So this is how my negociations ended with the shop .: 2016 diode's.
Burton was kind enough to take back the Genesis and I paid the little difference in price between the two bindings.

I own a pair of 2015 EST diode and love them.. so I chose to be safe with my reflex one even if I will use it with a more ''park oriented'' board.

+ 

When the season will end, ill take back the boots and they will ship them to Burton so they can take a closer look and then we will see what will happen.


----------



## scotty100 (Apr 3, 2012)

Burton's customer service is first class - chances are they'd have given you the diodes without the upcharge if you had dealt direct with them but no biggie, glad it worked out. I might send the boots straight to them though...you might still get those replaced for free.


----------



## jcosjr (Oct 28, 2015)

I have new 2016 Genesis bindings that caused damage to my Ions & Imperials similar to others in this thread. Worked directly with Burton for resolution.
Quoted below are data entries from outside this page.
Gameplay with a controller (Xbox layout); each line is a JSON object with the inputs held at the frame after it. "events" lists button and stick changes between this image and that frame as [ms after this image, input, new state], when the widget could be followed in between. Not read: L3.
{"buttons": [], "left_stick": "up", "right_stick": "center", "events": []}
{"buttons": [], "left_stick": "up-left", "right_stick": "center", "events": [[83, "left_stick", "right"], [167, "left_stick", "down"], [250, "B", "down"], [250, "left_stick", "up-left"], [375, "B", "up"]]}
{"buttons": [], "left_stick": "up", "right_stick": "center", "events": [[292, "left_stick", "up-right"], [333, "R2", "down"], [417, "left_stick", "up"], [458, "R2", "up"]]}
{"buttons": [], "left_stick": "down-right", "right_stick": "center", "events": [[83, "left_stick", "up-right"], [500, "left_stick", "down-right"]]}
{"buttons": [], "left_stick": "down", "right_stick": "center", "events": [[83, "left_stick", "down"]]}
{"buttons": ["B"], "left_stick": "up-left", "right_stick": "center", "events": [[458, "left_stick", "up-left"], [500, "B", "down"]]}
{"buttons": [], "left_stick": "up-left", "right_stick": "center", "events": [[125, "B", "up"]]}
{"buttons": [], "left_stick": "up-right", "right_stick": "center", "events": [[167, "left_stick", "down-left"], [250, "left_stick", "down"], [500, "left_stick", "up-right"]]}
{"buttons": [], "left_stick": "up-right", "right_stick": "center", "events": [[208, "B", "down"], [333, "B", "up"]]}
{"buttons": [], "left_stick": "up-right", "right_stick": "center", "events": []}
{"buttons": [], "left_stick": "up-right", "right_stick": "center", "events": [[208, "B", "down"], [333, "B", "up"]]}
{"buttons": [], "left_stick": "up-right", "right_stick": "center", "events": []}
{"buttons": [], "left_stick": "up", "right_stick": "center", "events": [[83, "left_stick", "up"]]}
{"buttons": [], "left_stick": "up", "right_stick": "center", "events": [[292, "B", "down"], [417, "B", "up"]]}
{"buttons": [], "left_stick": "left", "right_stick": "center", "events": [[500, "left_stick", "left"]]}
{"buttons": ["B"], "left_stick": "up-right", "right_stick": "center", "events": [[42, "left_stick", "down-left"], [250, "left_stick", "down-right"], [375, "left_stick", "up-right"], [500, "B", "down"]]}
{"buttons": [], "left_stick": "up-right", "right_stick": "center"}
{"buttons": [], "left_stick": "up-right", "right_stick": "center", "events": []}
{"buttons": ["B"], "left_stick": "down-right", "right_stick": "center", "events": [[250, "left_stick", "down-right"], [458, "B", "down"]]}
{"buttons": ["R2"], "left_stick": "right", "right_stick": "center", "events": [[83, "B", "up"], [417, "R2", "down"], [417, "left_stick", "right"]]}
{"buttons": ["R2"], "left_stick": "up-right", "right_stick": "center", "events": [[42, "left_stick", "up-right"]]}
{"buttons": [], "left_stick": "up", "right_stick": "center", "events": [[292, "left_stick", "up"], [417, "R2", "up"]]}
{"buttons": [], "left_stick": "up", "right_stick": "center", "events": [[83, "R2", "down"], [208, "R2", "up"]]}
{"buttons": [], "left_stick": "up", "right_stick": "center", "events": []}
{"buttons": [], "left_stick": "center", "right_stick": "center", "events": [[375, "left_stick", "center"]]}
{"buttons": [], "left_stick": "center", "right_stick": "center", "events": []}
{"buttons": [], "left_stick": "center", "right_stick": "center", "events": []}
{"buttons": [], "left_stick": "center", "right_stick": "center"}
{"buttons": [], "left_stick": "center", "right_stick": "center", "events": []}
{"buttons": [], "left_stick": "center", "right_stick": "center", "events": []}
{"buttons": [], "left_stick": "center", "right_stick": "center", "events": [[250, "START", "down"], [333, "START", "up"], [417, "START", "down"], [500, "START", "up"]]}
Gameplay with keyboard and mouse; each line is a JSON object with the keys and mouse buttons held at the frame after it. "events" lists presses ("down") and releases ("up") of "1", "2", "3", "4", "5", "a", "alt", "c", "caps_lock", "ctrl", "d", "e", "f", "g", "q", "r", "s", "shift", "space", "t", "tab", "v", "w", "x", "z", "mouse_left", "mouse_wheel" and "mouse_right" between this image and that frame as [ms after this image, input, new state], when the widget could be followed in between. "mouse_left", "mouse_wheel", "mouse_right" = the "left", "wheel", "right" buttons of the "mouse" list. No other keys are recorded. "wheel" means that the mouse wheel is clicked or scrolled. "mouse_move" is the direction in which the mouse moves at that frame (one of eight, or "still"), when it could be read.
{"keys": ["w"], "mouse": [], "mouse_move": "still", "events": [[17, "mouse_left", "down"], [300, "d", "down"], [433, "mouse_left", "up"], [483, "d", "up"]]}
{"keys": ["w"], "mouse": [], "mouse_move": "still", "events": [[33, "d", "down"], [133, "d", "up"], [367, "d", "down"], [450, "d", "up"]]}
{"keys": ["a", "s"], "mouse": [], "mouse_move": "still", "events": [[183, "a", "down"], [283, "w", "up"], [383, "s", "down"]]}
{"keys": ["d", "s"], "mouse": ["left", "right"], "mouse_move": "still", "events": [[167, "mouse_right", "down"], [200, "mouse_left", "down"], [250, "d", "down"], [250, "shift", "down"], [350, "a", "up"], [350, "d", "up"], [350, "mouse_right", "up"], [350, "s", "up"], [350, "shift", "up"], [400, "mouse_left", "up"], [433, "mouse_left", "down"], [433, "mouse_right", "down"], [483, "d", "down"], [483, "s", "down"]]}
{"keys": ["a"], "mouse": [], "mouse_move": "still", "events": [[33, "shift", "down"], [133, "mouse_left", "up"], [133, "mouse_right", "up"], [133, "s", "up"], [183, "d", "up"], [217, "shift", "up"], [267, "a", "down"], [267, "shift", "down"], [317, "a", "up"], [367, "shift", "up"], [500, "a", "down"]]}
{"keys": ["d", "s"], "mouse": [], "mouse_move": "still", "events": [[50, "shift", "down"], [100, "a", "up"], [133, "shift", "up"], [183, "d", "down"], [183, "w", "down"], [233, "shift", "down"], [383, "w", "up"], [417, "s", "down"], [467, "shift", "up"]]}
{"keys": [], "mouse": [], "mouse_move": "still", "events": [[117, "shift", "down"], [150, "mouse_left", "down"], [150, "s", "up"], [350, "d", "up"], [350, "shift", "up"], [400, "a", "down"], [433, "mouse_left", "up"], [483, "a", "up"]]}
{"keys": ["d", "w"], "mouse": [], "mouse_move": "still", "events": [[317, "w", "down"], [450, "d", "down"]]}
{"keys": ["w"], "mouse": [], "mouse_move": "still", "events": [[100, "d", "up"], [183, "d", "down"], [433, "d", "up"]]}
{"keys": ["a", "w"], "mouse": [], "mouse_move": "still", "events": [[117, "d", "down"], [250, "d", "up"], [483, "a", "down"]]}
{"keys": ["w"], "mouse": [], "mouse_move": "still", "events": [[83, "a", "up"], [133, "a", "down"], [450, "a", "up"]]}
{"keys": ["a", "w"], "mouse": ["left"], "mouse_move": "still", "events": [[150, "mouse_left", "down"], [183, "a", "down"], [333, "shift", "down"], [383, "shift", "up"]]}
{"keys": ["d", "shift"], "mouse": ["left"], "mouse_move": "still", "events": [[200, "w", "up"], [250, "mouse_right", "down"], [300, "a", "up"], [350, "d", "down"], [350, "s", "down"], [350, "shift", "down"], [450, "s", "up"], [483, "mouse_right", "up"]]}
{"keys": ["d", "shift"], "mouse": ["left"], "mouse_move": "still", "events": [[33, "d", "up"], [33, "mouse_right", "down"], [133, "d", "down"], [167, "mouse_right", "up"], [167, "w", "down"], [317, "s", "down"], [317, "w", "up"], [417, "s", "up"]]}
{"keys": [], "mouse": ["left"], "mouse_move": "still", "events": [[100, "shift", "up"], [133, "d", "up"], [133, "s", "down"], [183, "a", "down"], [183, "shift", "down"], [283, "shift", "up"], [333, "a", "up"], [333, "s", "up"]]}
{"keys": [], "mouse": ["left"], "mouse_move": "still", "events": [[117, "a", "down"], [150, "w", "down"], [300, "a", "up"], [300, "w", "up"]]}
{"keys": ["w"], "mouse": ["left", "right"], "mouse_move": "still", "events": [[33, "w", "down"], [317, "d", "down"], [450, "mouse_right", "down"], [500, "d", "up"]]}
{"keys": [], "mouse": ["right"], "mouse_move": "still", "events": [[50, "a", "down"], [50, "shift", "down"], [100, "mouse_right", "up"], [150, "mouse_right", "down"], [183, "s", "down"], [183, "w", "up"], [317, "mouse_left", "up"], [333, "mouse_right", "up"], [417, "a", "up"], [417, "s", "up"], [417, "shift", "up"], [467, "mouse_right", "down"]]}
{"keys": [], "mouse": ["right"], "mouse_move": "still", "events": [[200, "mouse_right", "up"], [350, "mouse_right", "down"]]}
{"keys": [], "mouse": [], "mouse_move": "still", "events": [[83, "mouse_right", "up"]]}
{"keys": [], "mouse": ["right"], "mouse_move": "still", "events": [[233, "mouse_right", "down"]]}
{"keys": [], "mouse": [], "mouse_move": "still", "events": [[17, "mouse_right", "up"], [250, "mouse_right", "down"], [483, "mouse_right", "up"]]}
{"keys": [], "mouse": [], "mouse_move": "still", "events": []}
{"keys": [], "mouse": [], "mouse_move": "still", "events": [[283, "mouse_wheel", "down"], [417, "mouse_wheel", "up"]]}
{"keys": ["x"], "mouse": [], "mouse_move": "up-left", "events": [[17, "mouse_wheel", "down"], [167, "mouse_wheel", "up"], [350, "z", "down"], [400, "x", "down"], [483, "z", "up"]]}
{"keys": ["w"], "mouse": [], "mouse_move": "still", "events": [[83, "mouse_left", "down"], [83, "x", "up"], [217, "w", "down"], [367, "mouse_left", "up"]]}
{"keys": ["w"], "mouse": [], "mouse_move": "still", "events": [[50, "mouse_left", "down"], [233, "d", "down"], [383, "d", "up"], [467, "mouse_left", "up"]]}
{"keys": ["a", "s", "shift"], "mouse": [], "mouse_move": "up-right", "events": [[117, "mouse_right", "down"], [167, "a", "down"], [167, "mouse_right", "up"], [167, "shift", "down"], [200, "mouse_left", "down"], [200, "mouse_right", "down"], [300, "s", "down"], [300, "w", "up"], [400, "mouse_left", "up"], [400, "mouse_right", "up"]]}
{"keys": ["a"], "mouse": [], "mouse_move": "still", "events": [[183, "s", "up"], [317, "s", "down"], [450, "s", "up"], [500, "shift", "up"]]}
Burton stated this is normal wear and tear and refused to help me out. Cannot state how pissed off I am with Burton.


----------



## scotty100 (Apr 3, 2012)

jcosjr said:


> I have new 2016 Genesis bindings that caused damage to my Ions & Imperials similar to others in this thread. Worked directly with Burton for resolution. Burton stated this is normal wear and tear and refused to help me out. Cannot state how pissed off I am with Burton.


Maybe you should show burton this thread and point out they made good with others having the same problem? Also - did you rotate the highbacks on your genesis?


----------



## jcosjr (Oct 28, 2015)

scotty100 said:


> Maybe you should show burton this thread and point out they made good with others having the same problem? Also - did you rotate the highbacks on your genesis?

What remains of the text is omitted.